§ REQUIRED ACTIONS:
• 1. Answer these about the project team problem chapter:
(a) Which class must be split into pairs of students?
(b) What are the student pairs supposed to implement?
(c) Which chapters make up the Table Tutorial?
• 2. Extend the project team problem chapter, picking up right after its final line.
EXCERPTED PASSAGE section start
Add Me!Close Menu Navigation

Problem Solving with Lua

Chapter 11. The project team problem part 1

Let’s pretend for a moment that you’re working as an undergraduate research assistant for one of the most brilliant professors at your school, which makes you more or less a glorified secretary/coffee dispenser. On the first day of class, you are tasked to divide up his CS101 class into pairs of student who will be working together in order to implement an awesome Pokemon clone. Great, yet another boring and unamusing problem to solve. However, soon you find that the problem wasn’t as easy as you originally thought it to be.

The first part of this problem solving series will deal with problems that may not seem intuitive at first, but will have extremely simple and elegant algorithms.

This is part 3 of the Lua tutorial series

Chapters 1–5 → An introduction to Lua.
Chapters 6–10 → The Table Tutorial.
EXCERPTED PASSAGE section end
RECORDS section start
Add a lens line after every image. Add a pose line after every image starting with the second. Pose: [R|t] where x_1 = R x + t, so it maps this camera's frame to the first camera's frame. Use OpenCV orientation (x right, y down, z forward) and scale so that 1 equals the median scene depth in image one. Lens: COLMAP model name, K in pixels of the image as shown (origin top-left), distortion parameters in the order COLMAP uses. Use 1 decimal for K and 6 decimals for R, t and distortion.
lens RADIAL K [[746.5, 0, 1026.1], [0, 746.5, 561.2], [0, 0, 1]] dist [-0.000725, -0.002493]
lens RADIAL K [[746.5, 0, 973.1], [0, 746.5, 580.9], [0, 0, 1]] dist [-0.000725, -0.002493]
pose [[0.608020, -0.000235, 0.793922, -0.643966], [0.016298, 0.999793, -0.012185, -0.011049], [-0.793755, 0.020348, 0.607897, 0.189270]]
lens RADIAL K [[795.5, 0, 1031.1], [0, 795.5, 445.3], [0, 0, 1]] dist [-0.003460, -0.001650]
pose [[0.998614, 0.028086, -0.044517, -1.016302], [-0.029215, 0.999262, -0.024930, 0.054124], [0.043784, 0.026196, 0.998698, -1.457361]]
RECORDS section end
§ RESPONSES TO THE TASKS:
• 1.
(a) CS101
(b) A Pokemon clone
(c) Chapters 6–10

• 2.
Chapter 11 → The project team problem part 1

1. Introduction

It’s the beginning of a glorious new school year and you’re doing your usual thing as professor Kleinberg’s assistant, sitting in the fluorescent lit basement of a building oddly reminiscent of a grounded Titanic while waiting for the coffee machine across from you to finish buzzing. Suddenly, you hear a flurry of footsteps in the hallway and you perk up, anxiously awaiting for someone to shout “quick, follow me, there’s not enough time to explain,” only to realize that other people exist in the world who need to use the computer lab and that your life isn’t and will never be an action movie.

When the coffee finally finishes brewing, you found yourself inside a spacious room on the fourth floor. You quietly reassure yourself yet again that this is indeed the correct room, for you’ve already made the mistake of confusing the Kleinberg brothers earlier that week that resulted in a lot of embarrassment. While you were daydreaming, the professor came into the room and announced that he has a very special job for you. You immediately snapped back into the present. “Damn,” you thought to yourself, “I should have thought twice before giving up hope on an action movie life.” Feeling extremely badass all of a sudden, you decide to try on the pair of sunglasses that you’ve always carried around in your jacket in case your life ever becomes badass.

“What’s the problem doc?”

“Err…” the professor begins with a quizzical expression “well, I need you to organize my intro CS class into student pairs to work together on their projects, but I can see you’re a bit busy, I’ll just ask insert name of your rival

*sigh* “No, it’s all good”, you sullenly take off your shades. “I’m really not busy right now”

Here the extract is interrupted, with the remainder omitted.